The task: Please gather every line of the material below that contains the string "oppositeDirection". Treat uppercase and lowercase as different.
* START Records for the exercise *
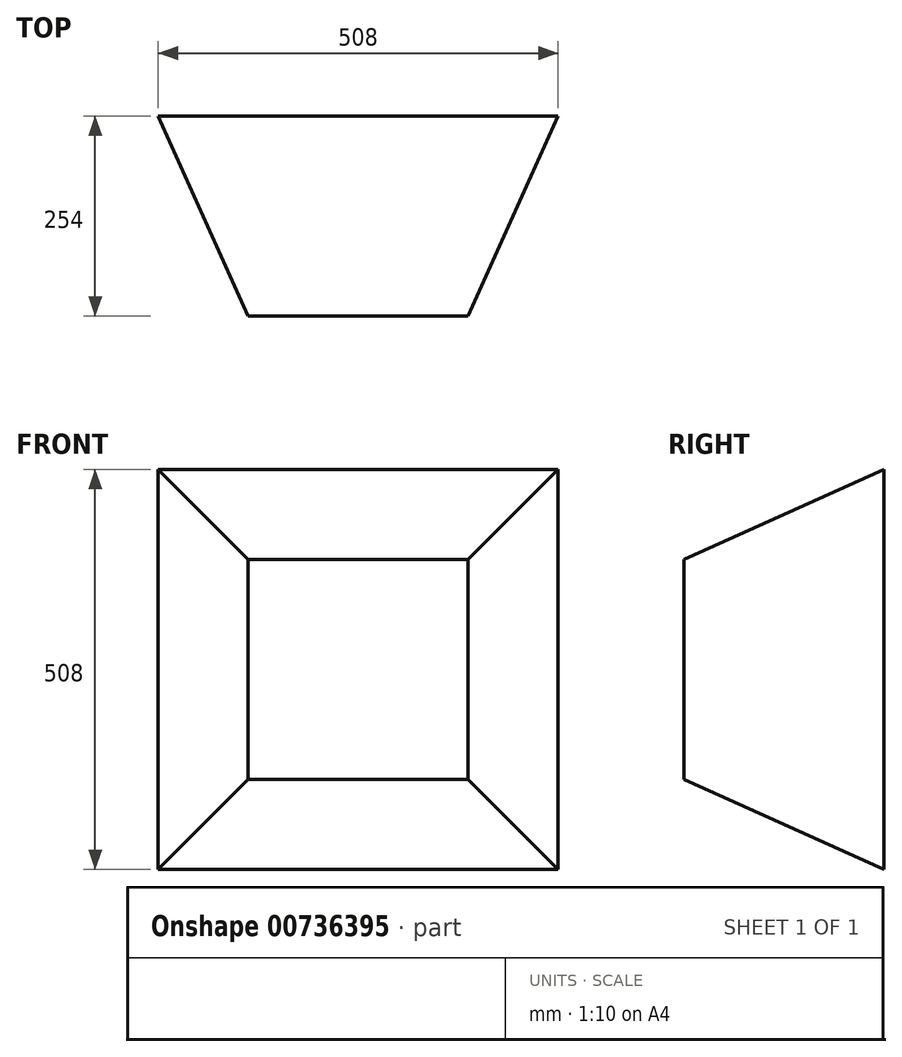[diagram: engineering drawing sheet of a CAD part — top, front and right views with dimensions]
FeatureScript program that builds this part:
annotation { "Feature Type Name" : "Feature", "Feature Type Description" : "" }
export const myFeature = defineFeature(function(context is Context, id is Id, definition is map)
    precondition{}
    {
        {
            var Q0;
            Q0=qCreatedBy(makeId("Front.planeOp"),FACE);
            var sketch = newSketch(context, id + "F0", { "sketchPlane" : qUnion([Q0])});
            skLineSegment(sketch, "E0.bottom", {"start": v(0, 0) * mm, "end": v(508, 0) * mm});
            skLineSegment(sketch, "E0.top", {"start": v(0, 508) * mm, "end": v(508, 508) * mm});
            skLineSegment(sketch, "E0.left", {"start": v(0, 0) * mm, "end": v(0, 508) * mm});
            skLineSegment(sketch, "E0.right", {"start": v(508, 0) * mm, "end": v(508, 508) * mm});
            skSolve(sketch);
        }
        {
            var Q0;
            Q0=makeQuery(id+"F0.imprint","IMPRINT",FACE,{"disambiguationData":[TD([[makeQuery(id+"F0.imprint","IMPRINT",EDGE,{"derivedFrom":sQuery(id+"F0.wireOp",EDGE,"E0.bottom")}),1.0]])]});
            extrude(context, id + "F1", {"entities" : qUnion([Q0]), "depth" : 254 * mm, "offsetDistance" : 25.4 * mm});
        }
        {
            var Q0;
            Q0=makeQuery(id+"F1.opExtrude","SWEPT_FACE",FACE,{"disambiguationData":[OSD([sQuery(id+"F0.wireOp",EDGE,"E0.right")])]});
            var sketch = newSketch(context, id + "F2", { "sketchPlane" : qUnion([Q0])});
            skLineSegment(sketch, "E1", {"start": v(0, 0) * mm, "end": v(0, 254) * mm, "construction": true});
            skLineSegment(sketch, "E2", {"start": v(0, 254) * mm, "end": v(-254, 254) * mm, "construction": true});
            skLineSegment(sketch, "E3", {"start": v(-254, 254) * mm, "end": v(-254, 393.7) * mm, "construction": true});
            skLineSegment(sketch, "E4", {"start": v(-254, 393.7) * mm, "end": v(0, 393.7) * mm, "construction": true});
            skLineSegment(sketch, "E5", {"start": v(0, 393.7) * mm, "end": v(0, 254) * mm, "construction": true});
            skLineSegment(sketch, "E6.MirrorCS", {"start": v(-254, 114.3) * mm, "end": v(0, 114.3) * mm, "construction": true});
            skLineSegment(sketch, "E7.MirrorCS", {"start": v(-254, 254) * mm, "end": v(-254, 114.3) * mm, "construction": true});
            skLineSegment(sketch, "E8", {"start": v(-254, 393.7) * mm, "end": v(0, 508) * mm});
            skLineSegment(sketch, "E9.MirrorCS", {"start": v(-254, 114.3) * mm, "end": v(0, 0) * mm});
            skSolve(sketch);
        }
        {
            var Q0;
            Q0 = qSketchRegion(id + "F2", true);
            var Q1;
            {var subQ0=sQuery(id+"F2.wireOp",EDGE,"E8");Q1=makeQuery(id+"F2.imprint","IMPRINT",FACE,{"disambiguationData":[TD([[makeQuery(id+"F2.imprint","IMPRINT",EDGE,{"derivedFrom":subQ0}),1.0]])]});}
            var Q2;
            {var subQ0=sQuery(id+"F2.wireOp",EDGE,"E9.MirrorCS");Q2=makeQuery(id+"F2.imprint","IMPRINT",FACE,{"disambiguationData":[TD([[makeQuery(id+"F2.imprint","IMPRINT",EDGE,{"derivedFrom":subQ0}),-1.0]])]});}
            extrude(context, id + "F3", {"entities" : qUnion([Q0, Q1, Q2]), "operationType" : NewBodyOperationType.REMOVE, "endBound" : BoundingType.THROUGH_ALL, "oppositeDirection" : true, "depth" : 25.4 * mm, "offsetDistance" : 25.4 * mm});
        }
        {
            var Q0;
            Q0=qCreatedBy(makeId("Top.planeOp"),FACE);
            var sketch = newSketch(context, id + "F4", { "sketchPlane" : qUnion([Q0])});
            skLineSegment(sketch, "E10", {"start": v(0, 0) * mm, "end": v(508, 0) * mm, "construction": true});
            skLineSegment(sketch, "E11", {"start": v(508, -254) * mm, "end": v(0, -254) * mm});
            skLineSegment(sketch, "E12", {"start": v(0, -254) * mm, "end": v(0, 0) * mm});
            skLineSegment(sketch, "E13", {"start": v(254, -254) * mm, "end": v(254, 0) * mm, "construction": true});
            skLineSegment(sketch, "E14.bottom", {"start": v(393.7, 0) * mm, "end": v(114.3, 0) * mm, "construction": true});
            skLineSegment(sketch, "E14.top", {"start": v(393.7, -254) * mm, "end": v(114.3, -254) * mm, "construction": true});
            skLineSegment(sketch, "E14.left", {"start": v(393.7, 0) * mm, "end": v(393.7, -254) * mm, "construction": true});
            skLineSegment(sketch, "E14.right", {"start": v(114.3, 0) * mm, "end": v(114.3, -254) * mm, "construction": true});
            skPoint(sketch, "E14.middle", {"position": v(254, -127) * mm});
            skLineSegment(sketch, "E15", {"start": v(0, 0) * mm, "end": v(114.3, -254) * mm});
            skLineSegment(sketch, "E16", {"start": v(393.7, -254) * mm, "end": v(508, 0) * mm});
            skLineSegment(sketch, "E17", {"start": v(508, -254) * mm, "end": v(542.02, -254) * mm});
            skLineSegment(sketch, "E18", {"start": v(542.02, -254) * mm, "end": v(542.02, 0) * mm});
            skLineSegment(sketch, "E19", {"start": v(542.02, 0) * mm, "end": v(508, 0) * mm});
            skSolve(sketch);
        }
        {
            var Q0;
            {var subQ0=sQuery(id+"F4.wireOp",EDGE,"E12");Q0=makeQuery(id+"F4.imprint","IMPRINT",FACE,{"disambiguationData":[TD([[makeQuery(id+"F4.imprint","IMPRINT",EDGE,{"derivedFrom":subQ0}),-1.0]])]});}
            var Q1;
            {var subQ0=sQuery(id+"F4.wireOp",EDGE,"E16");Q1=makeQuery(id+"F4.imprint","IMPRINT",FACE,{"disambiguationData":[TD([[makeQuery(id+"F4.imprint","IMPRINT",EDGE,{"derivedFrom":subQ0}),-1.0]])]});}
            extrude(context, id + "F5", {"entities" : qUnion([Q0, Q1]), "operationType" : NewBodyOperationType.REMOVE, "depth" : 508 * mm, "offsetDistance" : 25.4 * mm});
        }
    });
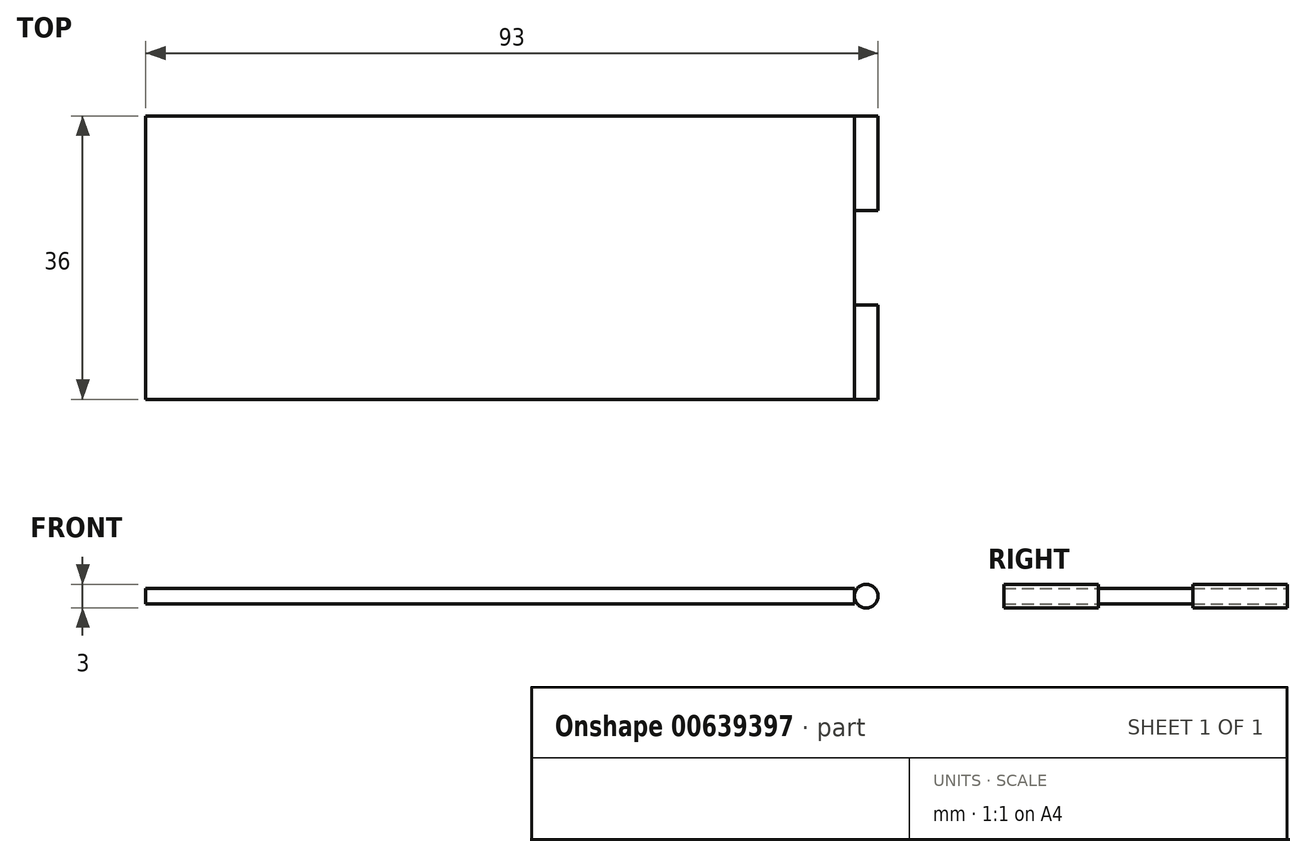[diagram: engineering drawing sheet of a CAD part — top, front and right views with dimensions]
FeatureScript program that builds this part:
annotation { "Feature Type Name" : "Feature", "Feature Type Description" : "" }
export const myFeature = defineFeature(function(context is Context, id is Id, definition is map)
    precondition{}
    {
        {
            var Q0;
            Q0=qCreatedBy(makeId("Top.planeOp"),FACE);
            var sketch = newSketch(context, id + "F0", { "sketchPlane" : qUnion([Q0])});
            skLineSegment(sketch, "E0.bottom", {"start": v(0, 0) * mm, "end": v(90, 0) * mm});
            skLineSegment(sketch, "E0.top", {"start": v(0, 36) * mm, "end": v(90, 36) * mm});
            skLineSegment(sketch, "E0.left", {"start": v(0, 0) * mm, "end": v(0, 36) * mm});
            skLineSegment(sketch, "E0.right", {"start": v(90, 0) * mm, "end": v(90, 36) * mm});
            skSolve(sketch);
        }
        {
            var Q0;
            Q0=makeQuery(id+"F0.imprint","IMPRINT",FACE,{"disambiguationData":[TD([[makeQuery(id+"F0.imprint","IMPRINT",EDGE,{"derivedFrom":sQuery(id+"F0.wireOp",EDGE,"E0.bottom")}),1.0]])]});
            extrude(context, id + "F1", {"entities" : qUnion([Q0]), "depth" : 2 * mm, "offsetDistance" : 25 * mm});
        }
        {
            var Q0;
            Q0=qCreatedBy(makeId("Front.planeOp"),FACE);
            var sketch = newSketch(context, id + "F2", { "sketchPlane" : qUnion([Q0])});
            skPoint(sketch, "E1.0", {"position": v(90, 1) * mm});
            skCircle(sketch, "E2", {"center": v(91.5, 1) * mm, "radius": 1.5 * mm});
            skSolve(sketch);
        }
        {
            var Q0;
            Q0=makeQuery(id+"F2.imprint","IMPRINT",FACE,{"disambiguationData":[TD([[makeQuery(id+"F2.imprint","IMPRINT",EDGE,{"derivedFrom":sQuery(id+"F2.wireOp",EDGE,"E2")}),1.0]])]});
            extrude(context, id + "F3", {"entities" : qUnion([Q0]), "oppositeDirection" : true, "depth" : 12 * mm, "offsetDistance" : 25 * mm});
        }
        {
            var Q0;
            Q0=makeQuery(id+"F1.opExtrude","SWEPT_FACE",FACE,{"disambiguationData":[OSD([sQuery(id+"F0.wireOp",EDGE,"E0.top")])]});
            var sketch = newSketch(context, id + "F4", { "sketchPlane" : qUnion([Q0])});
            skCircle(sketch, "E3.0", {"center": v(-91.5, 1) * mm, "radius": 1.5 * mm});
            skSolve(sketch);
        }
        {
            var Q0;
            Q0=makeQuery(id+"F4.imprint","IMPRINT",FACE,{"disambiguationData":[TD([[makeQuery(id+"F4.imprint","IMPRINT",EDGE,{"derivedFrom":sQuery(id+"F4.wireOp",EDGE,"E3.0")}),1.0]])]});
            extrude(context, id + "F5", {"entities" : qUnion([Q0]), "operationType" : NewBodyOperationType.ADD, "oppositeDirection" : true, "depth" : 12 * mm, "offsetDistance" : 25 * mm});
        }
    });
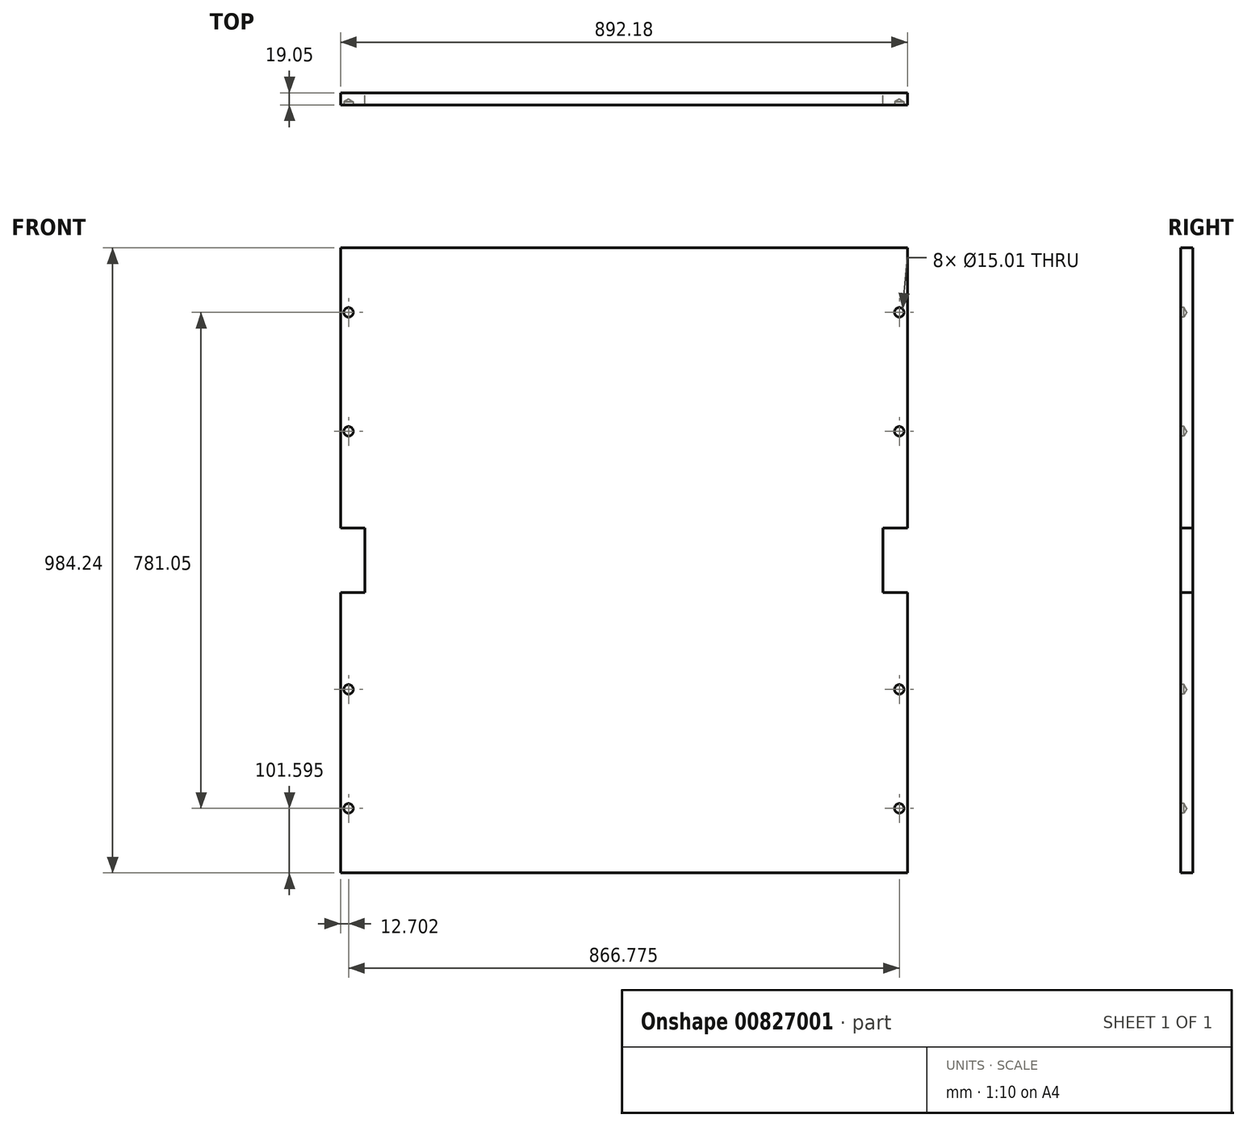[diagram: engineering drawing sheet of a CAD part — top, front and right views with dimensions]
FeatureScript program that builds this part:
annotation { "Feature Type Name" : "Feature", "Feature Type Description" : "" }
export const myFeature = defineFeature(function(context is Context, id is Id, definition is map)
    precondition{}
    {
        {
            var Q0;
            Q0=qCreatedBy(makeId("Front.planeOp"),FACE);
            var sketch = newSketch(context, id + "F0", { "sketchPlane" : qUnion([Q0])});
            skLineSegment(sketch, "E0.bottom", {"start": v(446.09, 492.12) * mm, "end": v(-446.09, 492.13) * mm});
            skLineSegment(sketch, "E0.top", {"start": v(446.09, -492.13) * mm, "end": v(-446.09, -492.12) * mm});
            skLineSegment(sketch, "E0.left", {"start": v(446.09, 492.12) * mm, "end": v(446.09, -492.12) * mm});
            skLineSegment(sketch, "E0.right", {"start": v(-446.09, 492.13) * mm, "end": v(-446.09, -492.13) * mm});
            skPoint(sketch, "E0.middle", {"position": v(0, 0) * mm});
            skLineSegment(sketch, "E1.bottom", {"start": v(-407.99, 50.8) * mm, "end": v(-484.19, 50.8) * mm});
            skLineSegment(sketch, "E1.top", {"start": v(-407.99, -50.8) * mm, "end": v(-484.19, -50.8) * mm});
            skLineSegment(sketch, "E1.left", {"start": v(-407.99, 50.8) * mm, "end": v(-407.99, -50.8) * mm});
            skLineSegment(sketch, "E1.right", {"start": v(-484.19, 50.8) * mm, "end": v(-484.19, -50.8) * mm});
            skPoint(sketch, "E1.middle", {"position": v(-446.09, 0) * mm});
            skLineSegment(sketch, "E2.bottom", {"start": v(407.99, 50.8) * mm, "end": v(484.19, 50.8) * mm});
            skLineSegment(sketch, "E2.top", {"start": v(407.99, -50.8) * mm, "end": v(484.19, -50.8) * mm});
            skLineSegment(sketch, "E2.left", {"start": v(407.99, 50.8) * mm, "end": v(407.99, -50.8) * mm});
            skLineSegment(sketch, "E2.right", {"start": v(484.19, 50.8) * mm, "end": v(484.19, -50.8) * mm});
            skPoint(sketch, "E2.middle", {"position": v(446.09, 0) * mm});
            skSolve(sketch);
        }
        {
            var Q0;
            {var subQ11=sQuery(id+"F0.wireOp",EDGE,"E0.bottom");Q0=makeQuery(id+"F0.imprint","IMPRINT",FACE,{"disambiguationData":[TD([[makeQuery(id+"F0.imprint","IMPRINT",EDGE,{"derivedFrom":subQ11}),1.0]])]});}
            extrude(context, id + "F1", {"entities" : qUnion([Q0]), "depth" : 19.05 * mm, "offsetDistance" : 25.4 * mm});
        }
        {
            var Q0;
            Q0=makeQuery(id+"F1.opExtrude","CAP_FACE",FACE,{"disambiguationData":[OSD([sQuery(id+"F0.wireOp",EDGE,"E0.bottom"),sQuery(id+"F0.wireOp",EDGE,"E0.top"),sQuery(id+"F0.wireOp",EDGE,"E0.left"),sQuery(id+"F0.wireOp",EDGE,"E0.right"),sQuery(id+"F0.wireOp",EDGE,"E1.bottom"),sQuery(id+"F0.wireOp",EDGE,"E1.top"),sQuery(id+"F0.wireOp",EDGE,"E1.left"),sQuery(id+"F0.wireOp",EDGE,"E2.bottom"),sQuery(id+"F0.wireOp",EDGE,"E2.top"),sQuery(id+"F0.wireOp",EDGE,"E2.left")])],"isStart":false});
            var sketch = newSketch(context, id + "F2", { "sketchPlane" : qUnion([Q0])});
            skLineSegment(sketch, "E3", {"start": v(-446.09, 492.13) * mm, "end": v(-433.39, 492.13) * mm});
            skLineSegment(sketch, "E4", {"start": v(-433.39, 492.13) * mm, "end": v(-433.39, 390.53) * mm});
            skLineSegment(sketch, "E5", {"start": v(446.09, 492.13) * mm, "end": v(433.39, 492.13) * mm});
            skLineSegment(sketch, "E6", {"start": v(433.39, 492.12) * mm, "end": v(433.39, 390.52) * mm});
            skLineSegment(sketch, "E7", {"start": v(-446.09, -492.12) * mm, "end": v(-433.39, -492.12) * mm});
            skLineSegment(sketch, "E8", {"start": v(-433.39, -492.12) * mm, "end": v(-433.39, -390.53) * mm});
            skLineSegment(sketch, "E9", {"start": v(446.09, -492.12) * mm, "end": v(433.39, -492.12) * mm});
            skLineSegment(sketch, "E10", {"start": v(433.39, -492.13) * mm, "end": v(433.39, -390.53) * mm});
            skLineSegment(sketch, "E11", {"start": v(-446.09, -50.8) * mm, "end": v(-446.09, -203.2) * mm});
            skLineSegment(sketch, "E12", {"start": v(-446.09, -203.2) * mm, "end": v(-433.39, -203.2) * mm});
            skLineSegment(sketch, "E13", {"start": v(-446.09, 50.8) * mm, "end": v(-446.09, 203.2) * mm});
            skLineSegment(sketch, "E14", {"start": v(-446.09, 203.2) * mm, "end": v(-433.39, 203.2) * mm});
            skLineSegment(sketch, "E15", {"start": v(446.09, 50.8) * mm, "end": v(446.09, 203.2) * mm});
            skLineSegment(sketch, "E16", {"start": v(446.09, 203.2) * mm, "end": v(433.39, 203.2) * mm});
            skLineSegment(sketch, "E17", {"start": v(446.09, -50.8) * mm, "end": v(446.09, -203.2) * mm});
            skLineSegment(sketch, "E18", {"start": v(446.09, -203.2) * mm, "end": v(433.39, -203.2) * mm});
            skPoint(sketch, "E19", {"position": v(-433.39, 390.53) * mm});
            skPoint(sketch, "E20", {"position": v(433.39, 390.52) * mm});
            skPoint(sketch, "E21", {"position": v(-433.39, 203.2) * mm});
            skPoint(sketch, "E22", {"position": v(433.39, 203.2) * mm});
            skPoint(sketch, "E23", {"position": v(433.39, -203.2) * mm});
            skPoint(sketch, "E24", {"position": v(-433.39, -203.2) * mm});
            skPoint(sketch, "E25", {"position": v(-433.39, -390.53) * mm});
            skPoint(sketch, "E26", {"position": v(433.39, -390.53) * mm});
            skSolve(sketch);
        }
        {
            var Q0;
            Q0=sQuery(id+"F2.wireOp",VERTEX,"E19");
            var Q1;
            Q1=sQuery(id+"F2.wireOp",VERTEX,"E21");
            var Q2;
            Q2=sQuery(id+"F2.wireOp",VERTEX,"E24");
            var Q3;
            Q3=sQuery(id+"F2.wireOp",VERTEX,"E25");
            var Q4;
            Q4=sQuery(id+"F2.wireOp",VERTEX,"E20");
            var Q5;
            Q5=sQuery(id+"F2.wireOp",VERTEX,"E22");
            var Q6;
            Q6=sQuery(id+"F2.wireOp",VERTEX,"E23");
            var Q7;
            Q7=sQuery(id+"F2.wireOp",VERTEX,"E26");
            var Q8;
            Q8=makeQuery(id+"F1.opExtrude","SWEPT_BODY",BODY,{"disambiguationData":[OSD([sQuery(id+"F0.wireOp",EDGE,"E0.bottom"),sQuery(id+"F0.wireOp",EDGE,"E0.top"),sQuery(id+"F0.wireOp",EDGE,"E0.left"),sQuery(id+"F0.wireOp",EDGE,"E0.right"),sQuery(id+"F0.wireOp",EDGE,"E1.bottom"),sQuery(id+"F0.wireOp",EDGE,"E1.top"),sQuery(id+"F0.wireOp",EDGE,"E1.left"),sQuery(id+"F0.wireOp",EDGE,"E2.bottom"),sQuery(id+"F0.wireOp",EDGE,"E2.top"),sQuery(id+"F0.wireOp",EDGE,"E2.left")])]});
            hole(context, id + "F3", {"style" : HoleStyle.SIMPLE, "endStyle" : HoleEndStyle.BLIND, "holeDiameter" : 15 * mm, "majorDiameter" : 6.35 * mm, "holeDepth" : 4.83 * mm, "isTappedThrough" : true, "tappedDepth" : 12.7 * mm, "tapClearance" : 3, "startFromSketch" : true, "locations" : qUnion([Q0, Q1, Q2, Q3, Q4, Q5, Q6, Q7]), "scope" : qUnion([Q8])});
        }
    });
* END Records for the exercise *
Full answer:
            extrude(context, id + "F3", {"entities" : qUnion([Q0, Q1, Q2]), "operationType" : NewBodyOperationType.REMOVE, "endBound" : BoundingType.THROUGH_ALL, "oppositeDirection" : true, "depth" : 25.4 * mm, "offsetDistance" : 25.4 * mm});
            extrude(context, id + "F3", {"entities" : qUnion([Q0]), "oppositeDirection" : true, "depth" : 12 * mm, "offsetDistance" : 25 * mm});
            extrude(context, id + "F5", {"entities" : qUnion([Q0]), "operationType" : NewBodyOperationType.ADD, "oppositeDirection" : true, "depth" : 12 * mm, "offsetDistance" : 25 * mm});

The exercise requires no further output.